Lunch was ready for us when we got home, and Manya kept adding 'food to my plate and urging me to eat; food was necessary for someone who had just come back from the hospital, she told me in her broken English. My father talked about my work at school. I must be careful not to read until Dr Snydman gave me his permission, he said, but there was nothing wrong if I attended classes and listened. Perhaps he could help me study. Perhaps he could read to me. We would try it and see. After the Grace, my father lay down on his bed to rest for a while, and I sat on the porch and stared at the sunlight on the flowers and the ailanthus. I sat like that for about an hour, and then my father came out to tell me he was going over to see one of his colleagues.

I lay back on the lounge chair and stared up at the sky. It was a deep blue with no clouds, and I felt I could almost touch it. It's the color of Danny's eyes, I thought. It's as blue as Danny's eyes. What color are Billy's eyes? I asked myself. I think they're also blue. Both Danny's and Billy's eyes are blue. But one set of eyes is blind. Maybe they're not blind anymore, I thought. Maybe both sets of eyes are okay now. I fell asleep, thinking about Danny's and Billy's eyes.
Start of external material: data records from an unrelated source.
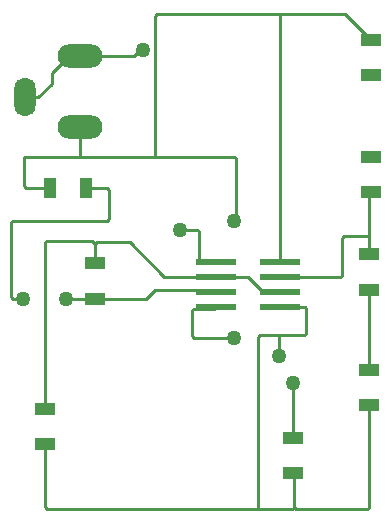
<source format=gtl>
G04*
G04 #@! TF.GenerationSoftware,Altium Limited,Altium Designer,23.5.1 (21)*
G04*
G04 Layer_Physical_Order=1*
G04 Layer_Color=255*
%FSLAX44Y44*%
%MOMM*%
G71*
G04*
G04 #@! TF.SameCoordinates,ED751DBE-17B5-46BE-BD0A-66C7010D1C8E*
G04*
G04*
G04 #@! TF.FilePolarity,Positive*
G04*
G01*
G75*
%ADD15C,0.2540*%
%ADD17R,3.4000X0.6000*%
%ADD18R,1.8034X1.1176*%
%ADD19R,1.1176X1.8034*%
%ADD26O,3.8000X2.0000*%
%ADD27O,1.8000X3.3000*%
%ADD28C,1.2700*%
D15*
X238760Y186690D02*
X260132D01*
X261620Y188178D01*
Y209332D01*
X239090Y210820D02*
X260132D01*
X261620Y209332D01*
X239090Y210820D02*
X239090Y210820D01*
X251460Y40858D02*
Y72644D01*
X183360Y209090D02*
X185090Y210820D01*
X166588Y209090D02*
X183360D01*
X165100Y207602D02*
X166588Y209090D01*
X165100Y185638D02*
Y207602D01*
X166588Y184150D02*
X200660D01*
X165100Y185638D02*
X166588Y184150D01*
X22860Y337820D02*
X69850D01*
X133350D01*
X69850D02*
Y362910D01*
Y422910D02*
X115361D01*
X120441Y427990D01*
X123190D01*
X60850Y422910D02*
X69850D01*
X46180Y408240D02*
X60850Y422910D01*
X46180Y399240D02*
Y408240D01*
X34850Y387910D02*
X46180Y399240D01*
X23350Y387910D02*
X34850D01*
X60960Y427745D02*
Y427990D01*
X52785Y419569D02*
X60960Y427745D01*
X172820Y248920D02*
X185090D01*
X171090Y250650D02*
X172820Y248920D01*
X171090Y250650D02*
Y274102D01*
X169602Y275590D02*
X171090Y274102D01*
X154940Y275590D02*
X169602D01*
X92710Y283642D02*
X94198Y285130D01*
X12918Y283642D02*
X92710D01*
X94198Y285130D02*
Y309662D01*
X11430Y218658D02*
Y282154D01*
X12918Y283642D01*
X92710Y311150D02*
X94198Y309662D01*
X74930Y311150D02*
X92710D01*
X42128Y39370D02*
X220980D01*
X249972D01*
X220980D02*
Y185202D01*
X40640Y40858D02*
Y94234D01*
Y40858D02*
X42128Y39370D01*
X40640Y124206D02*
Y265212D01*
X250190Y99822D02*
Y146050D01*
X239090Y248920D02*
Y456982D01*
X292100Y269022D02*
X293588Y270510D01*
X313690D01*
X314960Y271780D01*
Y255016D02*
Y271780D01*
X290612Y236220D02*
X292100Y237708D01*
Y269022D01*
X314960Y271780D02*
Y306578D01*
X141413Y236220D02*
X185090D01*
X133350Y224790D02*
X183820D01*
X111985Y265648D02*
X141413Y236220D01*
X125984Y217424D02*
X133350Y224790D01*
X84038Y265648D02*
X111985D01*
X183820Y224790D02*
X185090Y223520D01*
Y236220D02*
X212390D01*
X225090Y223520D01*
X239090D01*
X238760Y168910D02*
Y186690D01*
X220980Y185202D02*
X222468Y186690D01*
X238760D01*
X82296Y217170D02*
X82550Y217424D01*
X58420Y217170D02*
X82296D01*
X42128Y266700D02*
X80010D01*
X40640Y265212D02*
X42128Y266700D01*
X11430Y218658D02*
X12918Y217170D01*
X21590D01*
X239090Y236220D02*
X290612D01*
X200660Y283210D02*
X201930Y284480D01*
X133350Y337820D02*
X200442D01*
X201930Y284480D02*
Y336332D01*
X200442Y337820D02*
X201930Y336332D01*
X133350Y456982D02*
X134838Y458470D01*
X240578D01*
X133350Y337820D02*
Y456982D01*
X22860Y312638D02*
Y337820D01*
X24348Y311150D02*
X44958D01*
X22860Y312638D02*
X24348Y311150D01*
X53030Y367990D02*
X60960D01*
X240578Y458470D02*
X294386D01*
X239090Y456982D02*
X240578Y458470D01*
X294386D02*
X316230Y436626D01*
X251460Y40858D02*
X252948Y39370D01*
X314960Y40858D02*
Y127254D01*
X313472Y39370D02*
X314960Y40858D01*
X252948Y39370D02*
X313472D01*
X249972D02*
X251460Y40858D01*
X80010Y266700D02*
X82550Y264160D01*
Y217424D02*
X125984D01*
X82550Y264160D02*
X84038Y265648D01*
X82550Y247396D02*
Y264160D01*
X314960Y157226D02*
Y225044D01*
Y306578D02*
X316230Y307848D01*
D17*
X185090Y210820D02*
D03*
Y223520D02*
D03*
Y236220D02*
D03*
Y248920D02*
D03*
X239090D02*
D03*
Y236220D02*
D03*
Y223520D02*
D03*
Y210820D02*
D03*
D18*
X82550Y247396D02*
D03*
Y217424D02*
D03*
X40640Y94234D02*
D03*
Y124206D02*
D03*
X314960Y225044D02*
D03*
Y255016D02*
D03*
Y157226D02*
D03*
Y127254D02*
D03*
X316230Y406654D02*
D03*
Y436626D02*
D03*
Y337820D02*
D03*
Y307848D02*
D03*
X250190Y69850D02*
D03*
Y99822D02*
D03*
D19*
X74930Y311150D02*
D03*
X44958D02*
D03*
D26*
X69850Y362910D02*
D03*
Y422910D02*
D03*
D27*
X23350Y387910D02*
D03*
D28*
X250190Y146050D02*
D03*
X154940Y275590D02*
D03*
X238760Y168910D02*
D03*
X58420Y217170D02*
D03*
X21590D02*
D03*
X200660Y283210D02*
D03*
Y184150D02*
D03*
X123190Y427990D02*
D03*
M02*

</source>
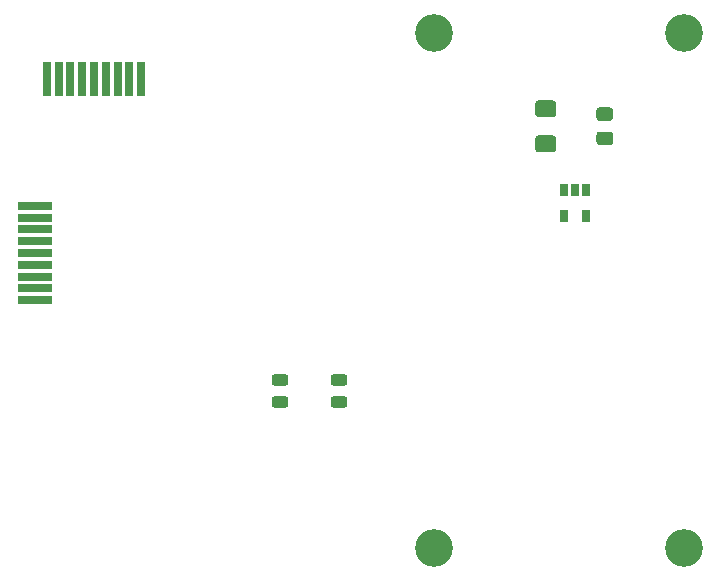
<source format=gbr>
G04 #@! TF.GenerationSoftware,KiCad,Pcbnew,5.1.6-c6e7f7d~86~ubuntu18.04.1*
G04 #@! TF.CreationDate,2020-05-28T19:09:28+01:00*
G04 #@! TF.ProjectId,polariser_drive,706f6c61-7269-4736-9572-5f6472697665,rev?*
G04 #@! TF.SameCoordinates,Original*
G04 #@! TF.FileFunction,Paste,Top*
G04 #@! TF.FilePolarity,Positive*
%FSLAX46Y46*%
G04 Gerber Fmt 4.6, Leading zero omitted, Abs format (unit mm)*
G04 Created by KiCad (PCBNEW 5.1.6-c6e7f7d~86~ubuntu18.04.1) date 2020-05-28 19:09:28*
%MOMM*%
%LPD*%
G01*
G04 APERTURE LIST*
%ADD10R,3.000000X0.700000*%
%ADD11R,0.700000X3.000000*%
%ADD12C,3.200000*%
%ADD13R,0.650000X1.060000*%
G04 APERTURE END LIST*
D10*
X55250000Y-113750000D03*
X55250000Y-112750000D03*
X55250000Y-111750000D03*
X55250000Y-110750000D03*
X55250000Y-109750000D03*
X55250000Y-108750000D03*
X55250000Y-107750000D03*
X55250000Y-106750000D03*
X55250000Y-105750000D03*
D11*
X56250000Y-95000000D03*
X57250000Y-95000000D03*
X58250000Y-95000000D03*
X59250000Y-95000000D03*
X60250000Y-95000000D03*
X61250000Y-95000000D03*
X62250000Y-95000000D03*
X63250000Y-95000000D03*
X64250000Y-95000000D03*
G36*
G01*
X99125000Y-98250000D02*
X97875000Y-98250000D01*
G75*
G02*
X97625000Y-98000000I0J250000D01*
G01*
X97625000Y-97075000D01*
G75*
G02*
X97875000Y-96825000I250000J0D01*
G01*
X99125000Y-96825000D01*
G75*
G02*
X99375000Y-97075000I0J-250000D01*
G01*
X99375000Y-98000000D01*
G75*
G02*
X99125000Y-98250000I-250000J0D01*
G01*
G37*
G36*
G01*
X99125000Y-101225000D02*
X97875000Y-101225000D01*
G75*
G02*
X97625000Y-100975000I0J250000D01*
G01*
X97625000Y-100050000D01*
G75*
G02*
X97875000Y-99800000I250000J0D01*
G01*
X99125000Y-99800000D01*
G75*
G02*
X99375000Y-100050000I0J-250000D01*
G01*
X99375000Y-100975000D01*
G75*
G02*
X99125000Y-101225000I-250000J0D01*
G01*
G37*
D12*
X110200000Y-91120000D03*
X89000000Y-91120000D03*
X89000000Y-134750000D03*
X110250000Y-134750000D03*
D13*
X101950000Y-106600000D03*
X100050000Y-106600000D03*
X100050000Y-104400000D03*
X101000000Y-104400000D03*
X101950000Y-104400000D03*
G36*
G01*
X76456250Y-122862500D02*
X75543750Y-122862500D01*
G75*
G02*
X75300000Y-122618750I0J243750D01*
G01*
X75300000Y-122131250D01*
G75*
G02*
X75543750Y-121887500I243750J0D01*
G01*
X76456250Y-121887500D01*
G75*
G02*
X76700000Y-122131250I0J-243750D01*
G01*
X76700000Y-122618750D01*
G75*
G02*
X76456250Y-122862500I-243750J0D01*
G01*
G37*
G36*
G01*
X76456250Y-120987500D02*
X75543750Y-120987500D01*
G75*
G02*
X75300000Y-120743750I0J243750D01*
G01*
X75300000Y-120256250D01*
G75*
G02*
X75543750Y-120012500I243750J0D01*
G01*
X76456250Y-120012500D01*
G75*
G02*
X76700000Y-120256250I0J-243750D01*
G01*
X76700000Y-120743750D01*
G75*
G02*
X76456250Y-120987500I-243750J0D01*
G01*
G37*
G36*
G01*
X81456250Y-122862500D02*
X80543750Y-122862500D01*
G75*
G02*
X80300000Y-122618750I0J243750D01*
G01*
X80300000Y-122131250D01*
G75*
G02*
X80543750Y-121887500I243750J0D01*
G01*
X81456250Y-121887500D01*
G75*
G02*
X81700000Y-122131250I0J-243750D01*
G01*
X81700000Y-122618750D01*
G75*
G02*
X81456250Y-122862500I-243750J0D01*
G01*
G37*
G36*
G01*
X81456250Y-120987500D02*
X80543750Y-120987500D01*
G75*
G02*
X80300000Y-120743750I0J243750D01*
G01*
X80300000Y-120256250D01*
G75*
G02*
X80543750Y-120012500I243750J0D01*
G01*
X81456250Y-120012500D01*
G75*
G02*
X81700000Y-120256250I0J-243750D01*
G01*
X81700000Y-120743750D01*
G75*
G02*
X81456250Y-120987500I-243750J0D01*
G01*
G37*
G36*
G01*
X103950001Y-98575000D02*
X103049999Y-98575000D01*
G75*
G02*
X102800000Y-98325001I0J249999D01*
G01*
X102800000Y-97674999D01*
G75*
G02*
X103049999Y-97425000I249999J0D01*
G01*
X103950001Y-97425000D01*
G75*
G02*
X104200000Y-97674999I0J-249999D01*
G01*
X104200000Y-98325001D01*
G75*
G02*
X103950001Y-98575000I-249999J0D01*
G01*
G37*
G36*
G01*
X103950001Y-100625000D02*
X103049999Y-100625000D01*
G75*
G02*
X102800000Y-100375001I0J249999D01*
G01*
X102800000Y-99724999D01*
G75*
G02*
X103049999Y-99475000I249999J0D01*
G01*
X103950001Y-99475000D01*
G75*
G02*
X104200000Y-99724999I0J-249999D01*
G01*
X104200000Y-100375001D01*
G75*
G02*
X103950001Y-100625000I-249999J0D01*
G01*
G37*
M02*

</source>
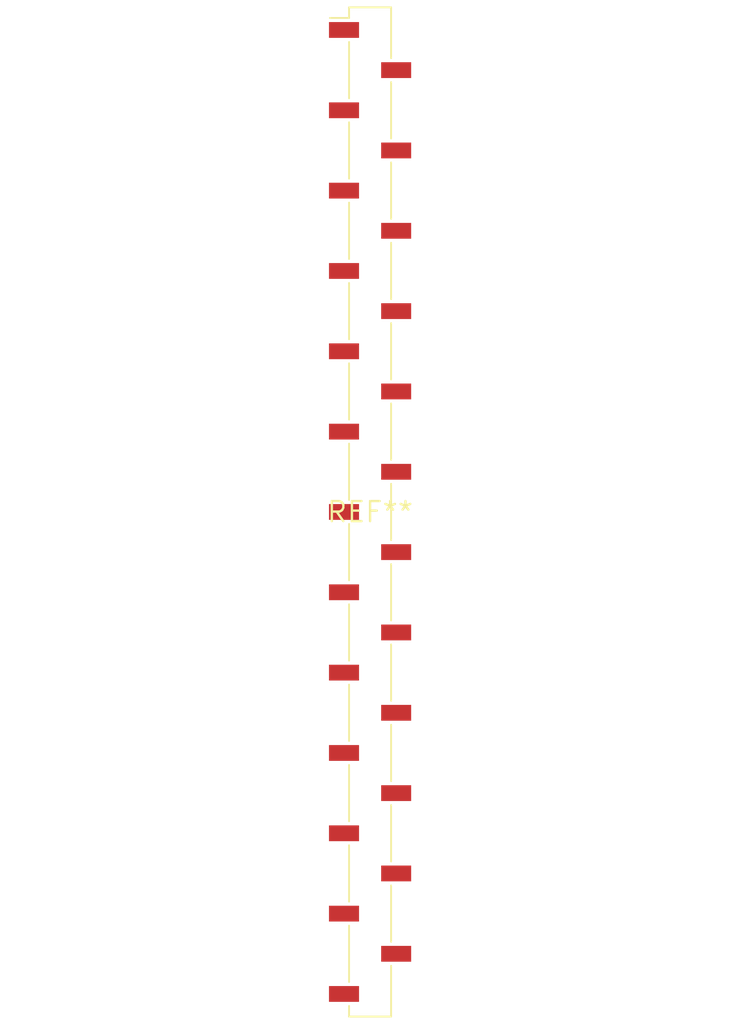
<source format=kicad_pcb>
(kicad_pcb (version 20240108) (generator pcbnew)

  (general
    (thickness 1.6)
  )

  (paper "A4")
  (layers
    (0 "F.Cu" signal)
    (31 "B.Cu" signal)
    (32 "B.Adhes" user "B.Adhesive")
    (33 "F.Adhes" user "F.Adhesive")
    (34 "B.Paste" user)
    (35 "F.Paste" user)
    (36 "B.SilkS" user "B.Silkscreen")
    (37 "F.SilkS" user "F.Silkscreen")
    (38 "B.Mask" user)
    (39 "F.Mask" user)
    (40 "Dwgs.User" user "User.Drawings")
    (41 "Cmts.User" user "User.Comments")
    (42 "Eco1.User" user "User.Eco1")
    (43 "Eco2.User" user "User.Eco2")
    (44 "Edge.Cuts" user)
    (45 "Margin" user)
    (46 "B.CrtYd" user "B.Courtyard")
    (47 "F.CrtYd" user "F.Courtyard")
    (48 "B.Fab" user)
    (49 "F.Fab" user)
    (50 "User.1" user)
    (51 "User.2" user)
    (52 "User.3" user)
    (53 "User.4" user)
    (54 "User.5" user)
    (55 "User.6" user)
    (56 "User.7" user)
    (57 "User.8" user)
    (58 "User.9" user)
  )

  (setup
    (pad_to_mask_clearance 0)
    (pcbplotparams
      (layerselection 0x00010fc_ffffffff)
      (plot_on_all_layers_selection 0x0000000_00000000)
      (disableapertmacros false)
      (usegerberextensions false)
      (usegerberattributes false)
      (usegerberadvancedattributes false)
      (creategerberjobfile false)
      (dashed_line_dash_ratio 12.000000)
      (dashed_line_gap_ratio 3.000000)
      (svgprecision 4)
      (plotframeref false)
      (viasonmask false)
      (mode 1)
      (useauxorigin false)
      (hpglpennumber 1)
      (hpglpenspeed 20)
      (hpglpendiameter 15.000000)
      (dxfpolygonmode false)
      (dxfimperialunits false)
      (dxfusepcbnewfont false)
      (psnegative false)
      (psa4output false)
      (plotreference false)
      (plotvalue false)
      (plotinvisibletext false)
      (sketchpadsonfab false)
      (subtractmaskfromsilk false)
      (outputformat 1)
      (mirror false)
      (drillshape 1)
      (scaleselection 1)
      (outputdirectory "")
    )
  )

  (net 0 "")

  (footprint "PinSocket_1x25_P2.54mm_Vertical_SMD_Pin1Left" (layer "F.Cu") (at 0 0))

)

</source>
It was a light, dreamless sleep, a kind of half-sleep that refreshes but does not shut off the world completely. I felt the warm wind and smelled newly cut grass, and a bird perched on a branch of the ailanthus and sang for a long time before it flew away. Somehow I knew where that bird was, though I did not open my eyes. There were children playing on the street, and once a dog barked and a car's brakes screeched. Someone was playing a piano nearby, and the music drifted slowly in and out of my mind like the ebb and flow of ocean surf. I almost recognized the melody, but I could not be sure; it slipped like a cool and silken wind from my grasp. I heard a door open and close and there were footsteps against wood, and then silence, and I knew someone had come onto the porch, but I would not open my eyes. I did not want to lose that twilight sleep, with its odors and sounds and whispered flow of music. Someone was on the porch, looking at me. I felt him looking at me. I felt him slowly push away the sleep, and, finally, I opened my eyes, and there was Danny, standing at the foot of the lounge chair, with his arms folded across his chest, clicking his tongue and shaking his head.